Upgrading an iPhone From 1.02 to 1.1.2

December 18, 2007 — 6 Comments

Unlike the long northern autumn of discontent as unsuspecting iPhone customers bricked their unlocked iPhones by updating to iPhone OS release 1.1.1, I was smart enough to turn off the auto-update feature in iTunes, and my iPhone has never skipped a beat, running 1.0.2 unlocked using the Optus network.

There’s not a lot of changes in the later versions, iTunes on iPhone is neither here nor there for me. But there was one feature in 1.1.1 I was longing for, and that’s a louder external speaker. You see I don’t own a bluetooth headset (although I’ll buy one the next time I’m in the States: $139 for a Jawbone in the Apple Store Palo Alto last time I was there) so I use the speaker function for handsfree when I’m driving, in the exact same way I did with my Nokia before it. The problem with the iPhone is that the speaker volume is dismal, and it’s unusable at speed; I can converse on it at 60km/h but not 110km/h for example, the ambient noise is too loud.

So today I took the plunge and upgraded to 1.1.2. Here’s how using a Mac.

Time: approx 1 hour, it took me 3 hours.

Starting point

download iNdependence for iPhone here.

Now here is where the fun part starts.

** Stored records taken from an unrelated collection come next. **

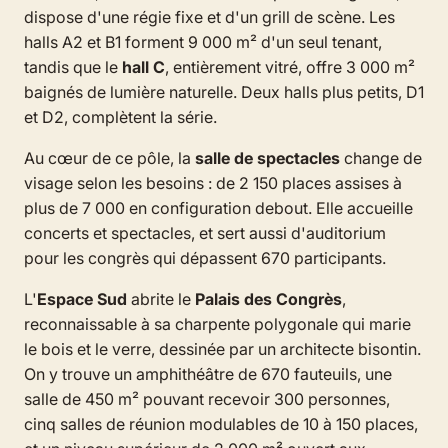
dispose d'une régie fixe et d'un grill de scène. Les
halls A2 et B1 forment 9 000 m² d'un seul tenant,
tandis que le
hall C
, entièrement vitré, offre 3 000 m²
baignés de lumière naturelle. Deux halls plus petits, D1
et D2, complètent la série.
Au cœur de ce pôle, la
salle de spectacles
change de
visage selon les besoins : de 2 150 places assises à
plus de 7 000 en configuration debout. Elle accueille
concerts et spectacles, et sert aussi d'auditorium
pour les congrès qui dépassent 670 participants.
L'
Espace Sud
abrite le
Palais des Congrès
,
reconnaissable à sa charpente polygonale qui marie
le bois et le verre, dessinée par un architecte bisontin.
On y trouve un amphithéâtre de 670 fauteuils, une
salle de 450 m² pouvant recevoir 300 personnes,
cinq salles de réunion modulables de 10 à 150 places,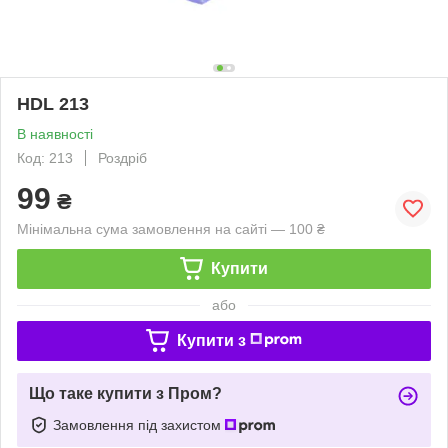
HDL 213
В наявності
Код: 213
Роздріб
99
₴
Мінімальна сума замовлення на сайті — 100 ₴
Купити
або
Купити з
Що таке купити з Пром?
Замовлення під захистом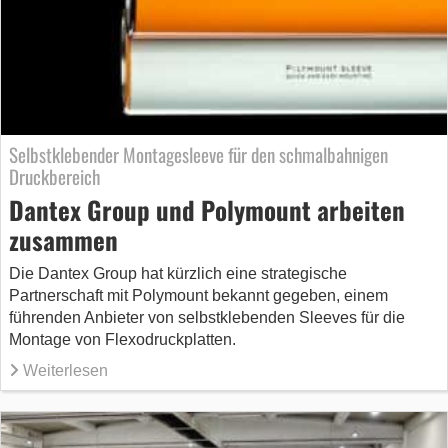
Selbstklebender Montagesleeve für den schmalbahnigen
Druckbereich
Dantex Group und Polymount arbeiten
zusammen
Die Dantex Group hat kürzlich eine strategische
Partnerschaft mit Polymount bekannt gegeben, einem
führenden Anbieter von selbstklebenden Sleeves für die
Montage von Flexodruckplatten.
Weiterlesen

If you’ve got a virgin iPhone running 1.0.2 it’s easy, if you’ve got an unlocked (say anySIM or similar) iPhone you have to “revirginize” it.

For instructions (and files) for revirginizing your iPhone go here. The short story is that you can’t upgrade without doing this because it simply won’t work, and worse still could actually damage the phone.

Follow the instructions. There are a couple of so-called automated scripts you can use, but you still need to be fimiliar with terminal/ ssh to use them, where as the instructions for doing it manually using terminal are straight forward.

Download the Virginizer Pack, open terminal and copy and paste the various parts. One word of warning if you’re not familiar with command line on a Mac, you need to have your download in your user folder (yourname), not the desktop or elsewhere. I took me a few minutes to work this out.

Next step

So you go through all of that and you’ve got a virgin phone. At this point I thought I was being clever and installed 1.1.2…then got completely stuck again. You need to strictly follow the instructions from iNdependence at this point. Short story is that you have to do certain things to the phone prior to the upgrade. There are full instructions in the iNdependence help file, including how to downgrade from higher version as well. The key point: you have to downgrade to 1.0.2 and do stuff first to unlock a 1.1.1 or 1.1.2 later.

The rest was fairly easy. You press some buttons, get iTunes to install the update, press some more buttons, you shut down and open the phone maybe half a dozen times, then done.

Australians beware

Really strange thing: with my unlocked 1.1.2 iPhone the keypad for dialing numbers didn’t work. You’d dial one number then the screen would disappear. I looked everywhere for a solution and didn’t find one, aside from a guy on YouTube who solved it by hacking the country code on the iPhone. Turns out my iPhone was set to Australia on the International region screen, for what ever reason this causes the keypad to play up. Turn it back to United States and bingo: it works.